## Work request
Your answer should be only the lines below from the one with "thumb tip: (436, 413)" to the one with "ring tip: (780, 354)", repeated exactly, ends included.

___ Information shown ___

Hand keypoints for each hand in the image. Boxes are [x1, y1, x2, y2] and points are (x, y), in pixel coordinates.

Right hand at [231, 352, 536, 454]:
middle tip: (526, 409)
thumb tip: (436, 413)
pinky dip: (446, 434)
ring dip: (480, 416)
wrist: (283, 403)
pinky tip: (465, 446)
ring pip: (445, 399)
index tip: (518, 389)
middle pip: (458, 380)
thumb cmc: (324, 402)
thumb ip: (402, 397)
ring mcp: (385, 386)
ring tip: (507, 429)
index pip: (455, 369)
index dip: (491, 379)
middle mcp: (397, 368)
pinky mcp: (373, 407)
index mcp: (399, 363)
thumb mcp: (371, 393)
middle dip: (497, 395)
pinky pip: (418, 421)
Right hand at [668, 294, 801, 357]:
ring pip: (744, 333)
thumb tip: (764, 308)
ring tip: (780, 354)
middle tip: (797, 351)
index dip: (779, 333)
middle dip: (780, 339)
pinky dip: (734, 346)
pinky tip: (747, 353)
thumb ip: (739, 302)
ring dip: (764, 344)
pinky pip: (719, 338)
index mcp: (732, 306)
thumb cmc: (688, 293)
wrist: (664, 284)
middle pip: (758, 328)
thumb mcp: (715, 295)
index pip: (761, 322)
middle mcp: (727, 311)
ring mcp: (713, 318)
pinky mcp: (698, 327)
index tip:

___

## Written response
thumb tip: (436, 413)
pinky dip: (446, 434)
ring dip: (480, 416)
wrist: (283, 403)
pinky tip: (465, 446)
ring pip: (445, 399)
index tip: (518, 389)
middle pip: (458, 380)
thumb cmc: (324, 402)
thumb ip: (402, 397)
ring mcp: (385, 386)
ring tip: (507, 429)
index pip: (455, 369)
index dip: (491, 379)
middle mcp: (397, 368)
pinky mcp: (373, 407)
index mcp: (399, 363)
thumb mcp: (371, 393)
middle dip: (497, 395)
pinky pip: (418, 421)
Right hand at [668, 294, 801, 357]:
ring pip: (744, 333)
thumb tip: (764, 308)
ring tip: (780, 354)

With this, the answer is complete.